Exercise brief: For every line in the material, output its text exactly and exclude any image it holds.

Material provided:

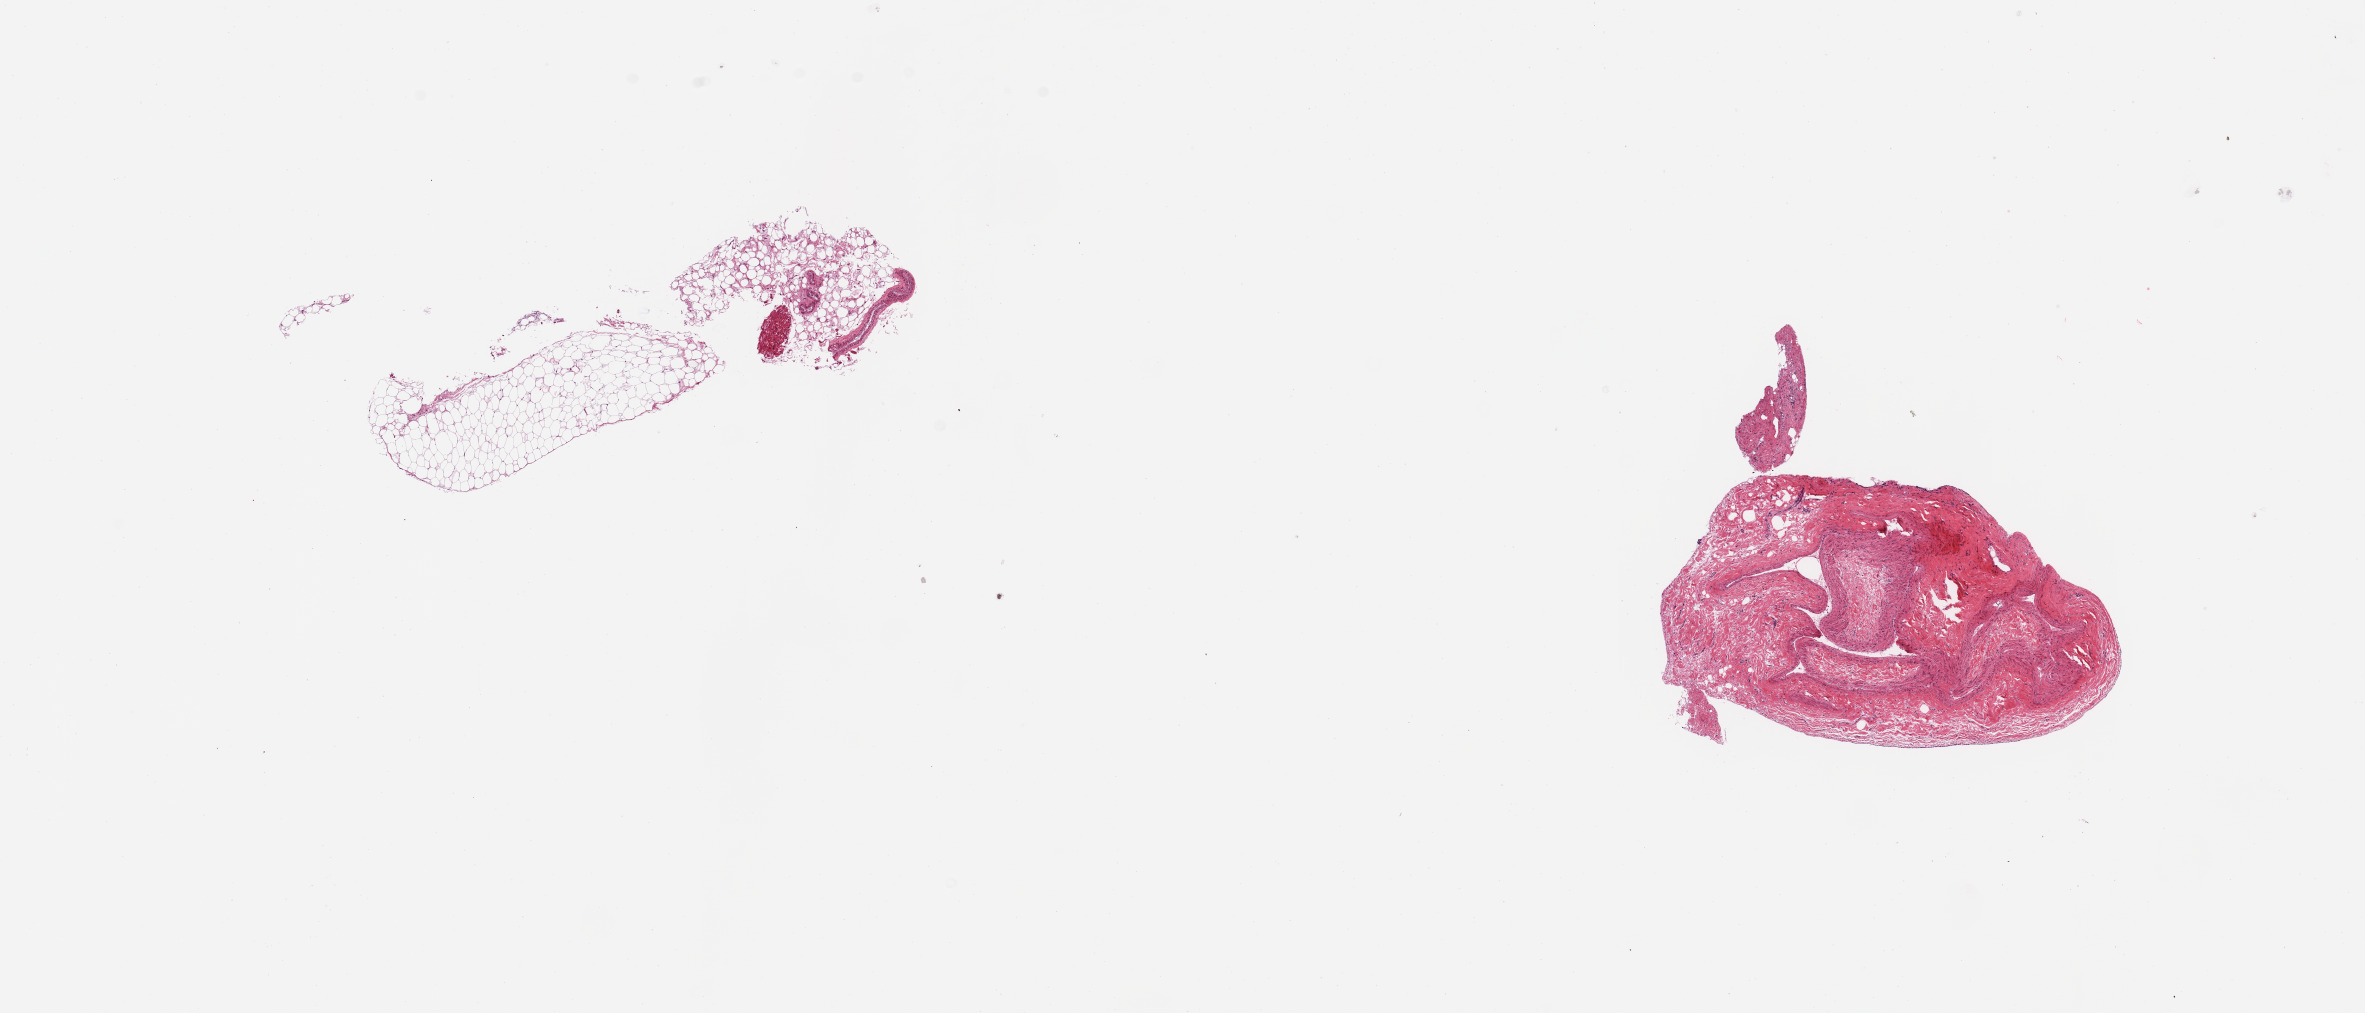
H&E whole-slide image — shown as a low-resolution overview of the whole scanned area (about 18.7 x 8.0 mm, from a 20x scan), PAXgene-fixed paraffin-embedded (PFPE) section, sampled site (target tissue): coronary artery, tissue donor sample. Donor: female.
Reviewer comment on this tissue sample: 2 pieces; fat and vein.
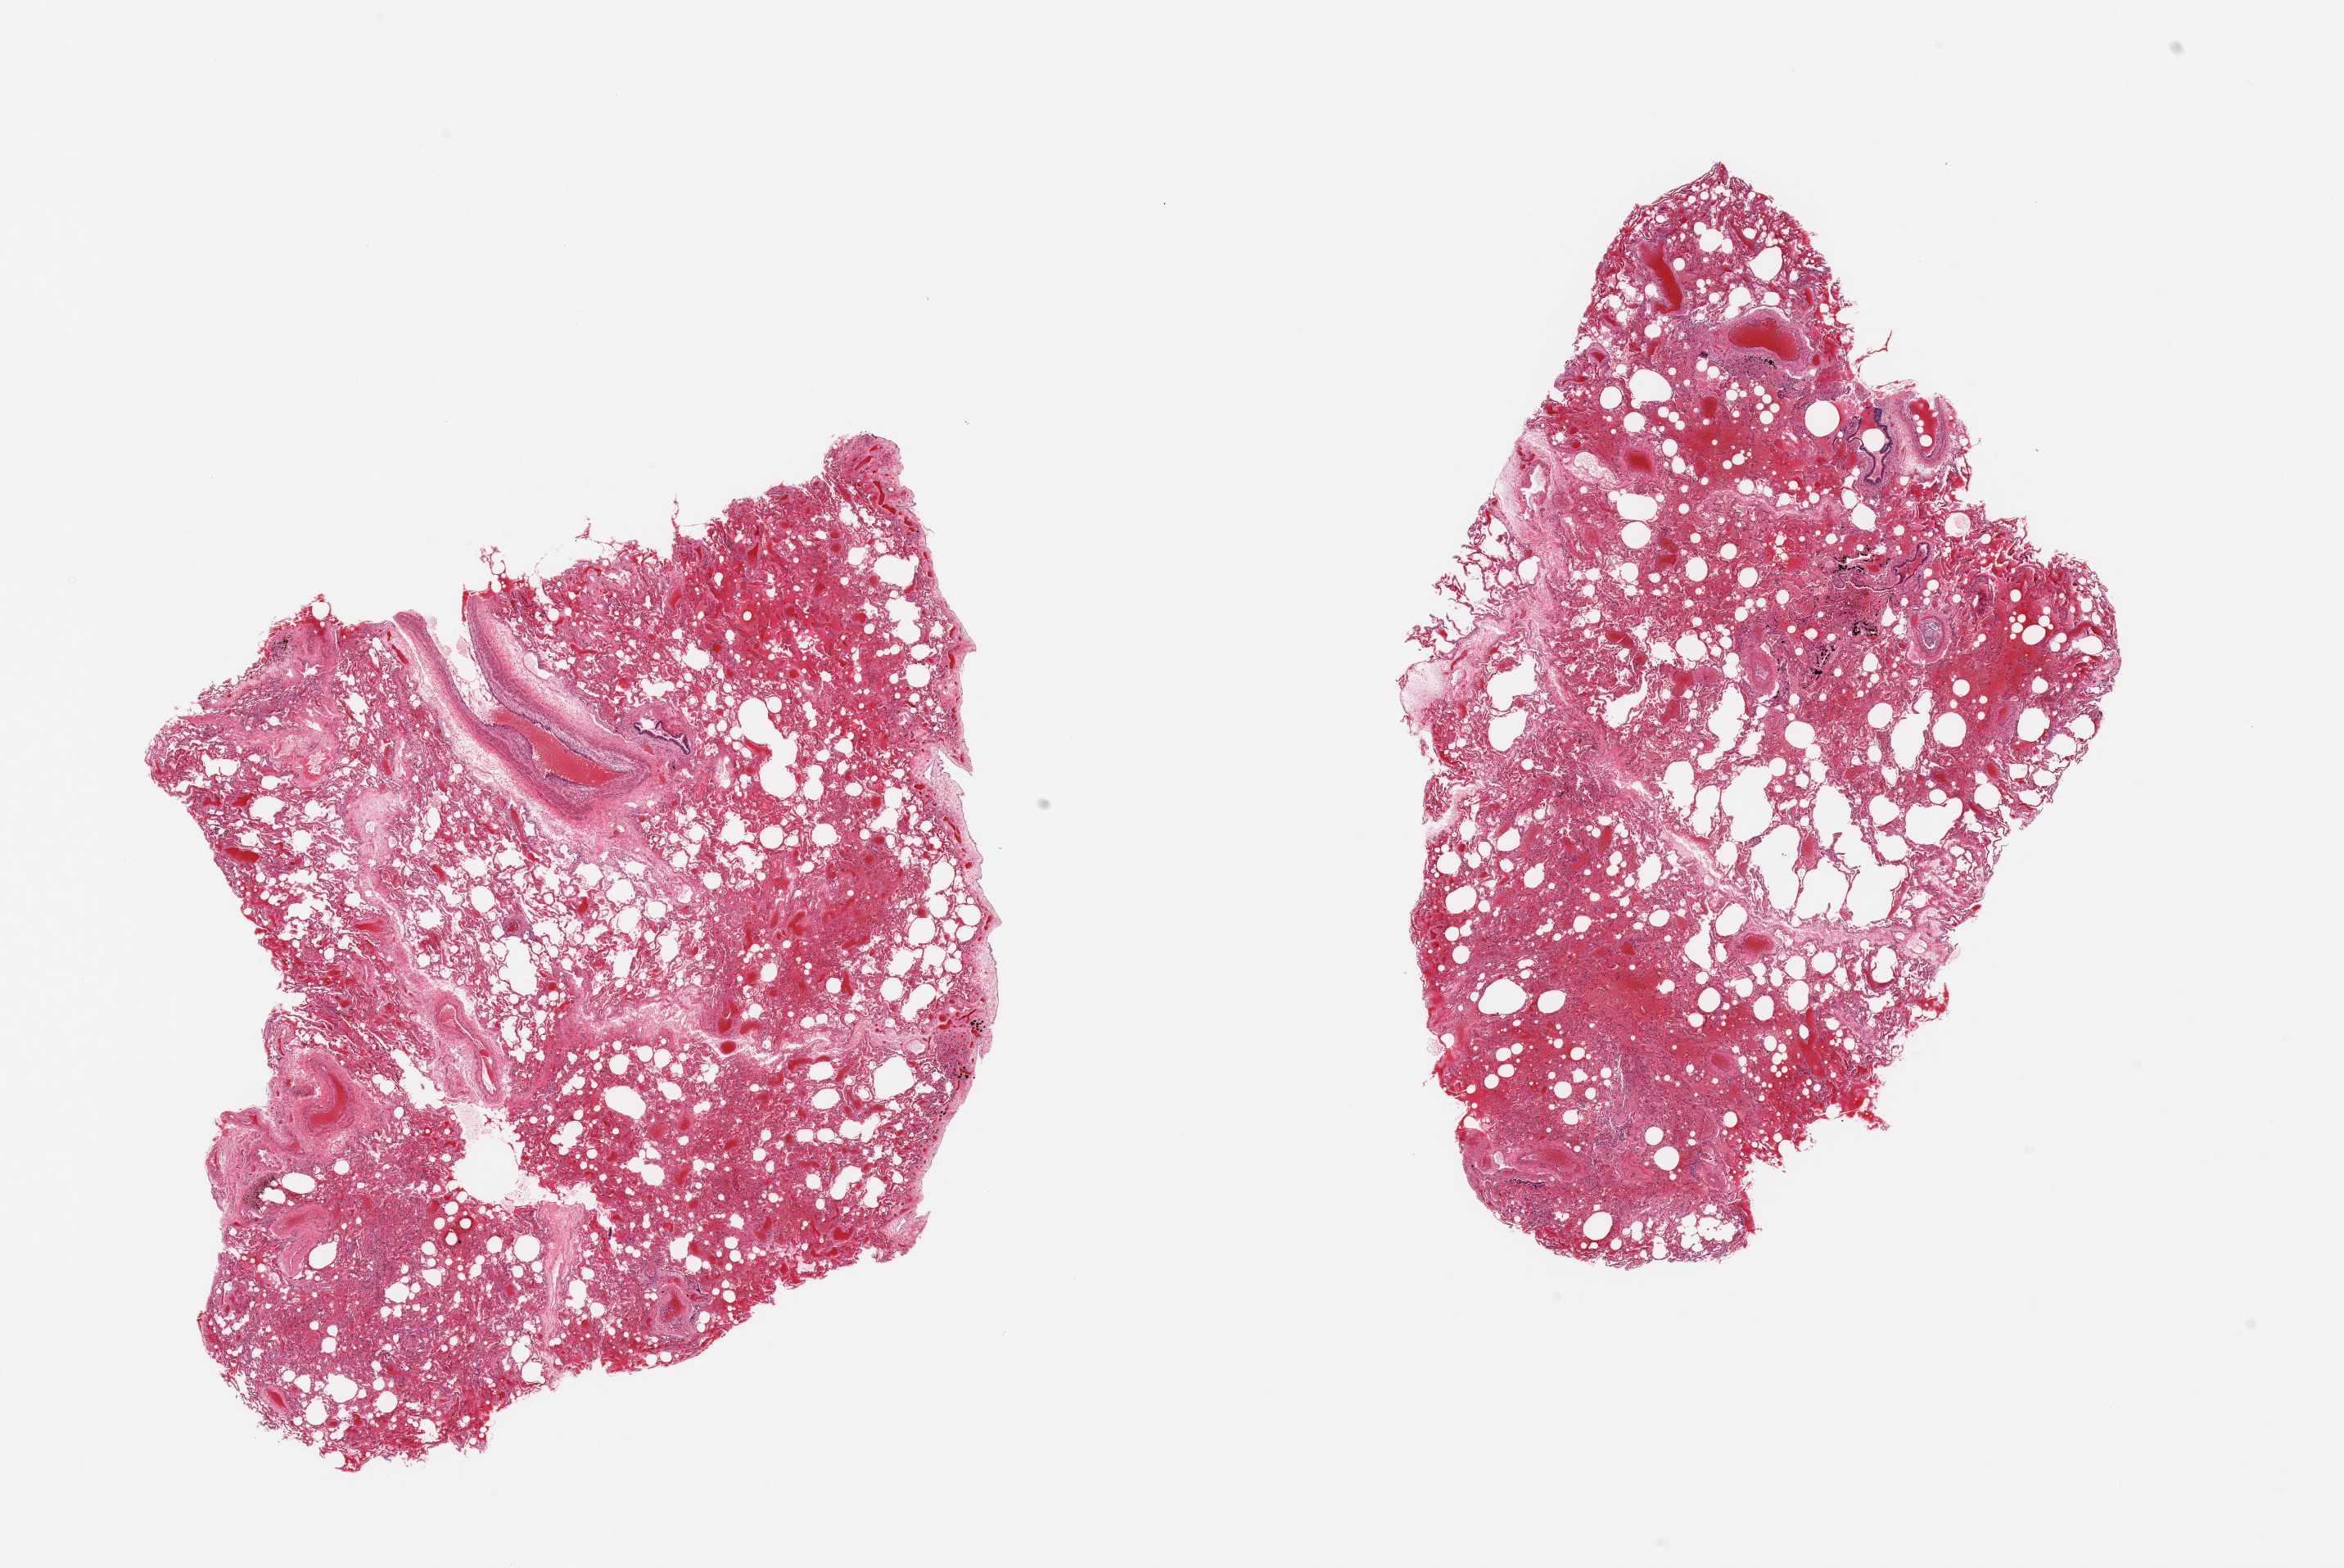
Whole-slide image, hematoxylin and eosin (H&E) stain — shown as a low-resolution overview of the whole scanned area (about 22.6 x 15.1 mm); PAXgene-fixed paraffin-embedded (PFPE) section; section of lung (target tissue); donor tissue sample.
Review note (as recorded): 2 pieces; patchy moderate alveolar hemorrhage; foci of dark pigment; mild emphysema.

Answer to the problem:
H&E whole-slide image — shown as a low-resolution overview of the whole scanned area (about 18.7 x 8.0 mm, from a 20x scan), PAXgene-fixed paraffin-embedded (PFPE) section, sampled site (target tissue): coronary artery, tissue donor sample. Donor: female.
Reviewer comment on this tissue sample: 2 pieces; fat and vein.
Whole-slide image, hematoxylin and eosin (H&E) stain — shown as a low-resolution overview of the whole scanned area (about 22.6 x 15.1 mm); PAXgene-fixed paraffin-embedded (PFPE) section; section of lung (target tissue); donor tissue sample.
Review note (as recorded): 2 pieces; patchy moderate alveolar hemorrhage; foci of dark pigment; mild emphysema.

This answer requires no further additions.